The Foresteria nowadays serves as a conference center, an art museum, a venue for private and public events of all sorts, managed by the Luigi Bosca Center for Culture and the Arts, under the supervision of Arabella Bosca. The Center works to encourage the culture of wine, through the interaction of various forms of knowledge and disciplines, in an understated manner as is traditional in Piedmont. In conjunction there is a publishing house, which creates small books that treat local history and art. The old plant adjacent to the Foresteria has been preserved in the precise state in which it stopped production, in 1961: more than a simple museum of enology, it is a monument to the history of spumante. In the cellars, the largest ones in Italy, spumante is still made with the same methods used by the first Luigi Bosca: it is not a business but a way of commemorating and handing down a tradition.

Art Gallery in the CellarsThousands of visitors tour the Foresteria every year: celebrities take part in the cultural events; foreign tourists come to Canelli, attracted by the allure of two centuries of history; idlers and kids from the local schools and colleges have taken to using it as a gathering spot.
Physically distant from Canelli, but close in thought and activity, the Bosca family pursues activities that have little to do with spumante, save for the bubbly sense of adventure.
The traditional family passion for horses was inherited by Edoardo Bosca, general manager of the company who developed the Allevamento Bosca (or Bosca Stables) at Castelnuovo Calcea and has shown the family flag, as it were, on various turfs and at various meets.
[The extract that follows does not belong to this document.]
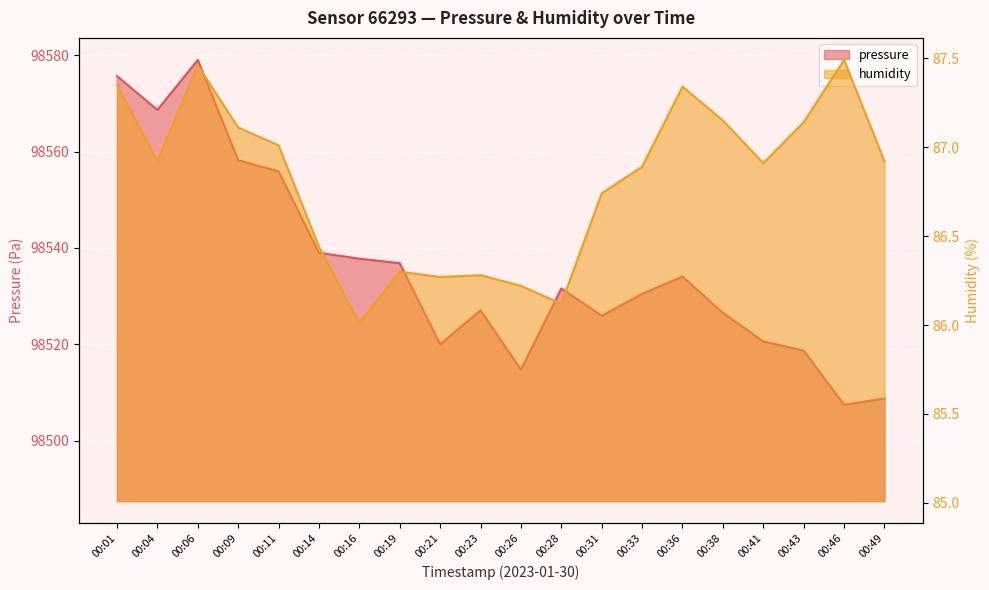

Rank the series by their maximum value, from highest to lowest.

pressure, humidity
Edoardo Bosca is also an enologist, and for many years was deeply involved in the technical side of the company's operations. In the Eighties he created a first aid dispensary for the local population at Nangan Tuti, on the coast of Senegal.
Luigiterzo Bosca, currently president of the company, created the Bosca Foundation in Switzerland; this foundation is responsible, among other things, for financing the Institute for Mediterranean Studies at the University of Italian-Speaking Switzerland in Lugano. First of the centers for advanced studies in this recently founded university—the only Italian-language university outside of Italy proper—the Institute for Mediterranean Studies is devoted to the study of cultural, artistic, political, and religious methodologies that can foster understanding and peaceful coexistence among the peoples of the Mediterranean, with a special focus on the Mideast.
If the industrial philosophy of the Bosca company is "what works is already obsolete," the social philosophy of the Bosca family is "we must pay back to society at least some portion of what society has given us." The moscato spumante that made the fortune of Canelli over the course of the centuries has become, through civic commitment, the safest warranty of the Bosca dedication to those ideals.